> [WHAT NEEDS TO BE DONE]
In the forum post, which two subjects of discourse does the writer say are a bit taboo? Please answer briefly.

> [EXCERPT]
※

I later found comfort in the arms of the opposite sex, in other place too and well ... I guess I still do ... err, umm ..... well I guess I would depending on the who. Anyway, I later lost my comfort zones and so now I guess I understand the need for them. After years upon years of being without. I'm pretty dim witted sometimes. I blame myself ... of course. My subjects of discourse are a bit taboo, or that's what they say anyway. Politics and religion ... go figure and here I am again shooting myself in the foot (figuratively) to spite my face (unwittingly). See, I told you I was dim witted.

I guess I enjoy stirring the pot and calling the kettle black being a kettle that happens to be black myself. Respect ... It isn't easy to come by, particularly when I've been guilty, and for most of my life of ummm ... stirring the pot and calling the kettle black being a kettle myself and a black one at that.

In the end, I've not always been trying to be a friend, but then I always wanted to become more effective in my particular vocation and form of apologetics. I'm a student and that's the God's honest truth. I do truly want and wish happiness for all, but i sometimes forget how I felt when I first began doing what I do, and how stupid I sometimes felt when my argument or apologetic wasn't up to par, much less eagle, and nowhere near a hole in one, which brings to a question.

What's better than a hole in one? Two holes in one ... that's life. That's all I have to say about that,
 

icehorse

......unaffiliated...... anti-dogmatist
Premium Member
It all sounds right to me. Except maybe that we might grant people a bit of respect by default, but within minutes, they have to earn, they are not entitled to it.

※

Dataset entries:
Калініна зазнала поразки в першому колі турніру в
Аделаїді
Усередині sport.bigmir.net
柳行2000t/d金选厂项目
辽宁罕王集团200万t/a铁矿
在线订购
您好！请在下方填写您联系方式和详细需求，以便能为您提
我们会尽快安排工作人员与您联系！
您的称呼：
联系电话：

※

> [ANSWER]
Politics and religion.